Data entries
◆ ◆ ◆

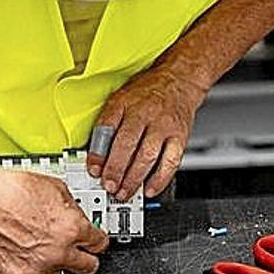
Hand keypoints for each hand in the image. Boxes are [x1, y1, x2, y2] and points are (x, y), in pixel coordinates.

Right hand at [0, 169, 107, 273]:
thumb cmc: (8, 190)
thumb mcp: (54, 187)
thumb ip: (73, 208)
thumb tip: (79, 217)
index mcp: (72, 229)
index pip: (100, 244)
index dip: (97, 240)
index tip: (94, 241)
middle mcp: (58, 253)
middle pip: (89, 268)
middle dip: (86, 257)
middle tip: (79, 251)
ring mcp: (38, 269)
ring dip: (59, 267)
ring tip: (48, 252)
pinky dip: (35, 271)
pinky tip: (28, 255)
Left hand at [87, 67, 206, 199]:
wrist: (180, 80)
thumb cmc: (147, 93)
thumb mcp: (120, 98)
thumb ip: (108, 123)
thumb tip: (95, 154)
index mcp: (124, 103)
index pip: (107, 127)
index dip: (98, 151)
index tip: (93, 169)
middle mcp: (145, 113)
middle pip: (127, 144)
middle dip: (116, 170)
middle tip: (108, 186)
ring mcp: (164, 126)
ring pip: (147, 156)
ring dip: (134, 178)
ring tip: (124, 192)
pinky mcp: (180, 137)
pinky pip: (170, 162)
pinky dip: (159, 179)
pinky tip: (149, 189)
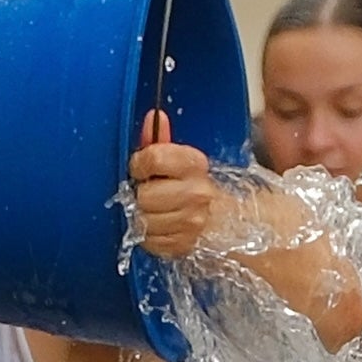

◆ ◆ ◆

__Directions__. For the word "pinky", find all matching lines in the entries above and copy them out.

__Task result__.
pinky dip: (35, 271)
pinky tip: (28, 255)
pinky mcp: (180, 137)
pinky pip: (170, 162)
pinky dip: (159, 179)
pinky tip: (149, 189)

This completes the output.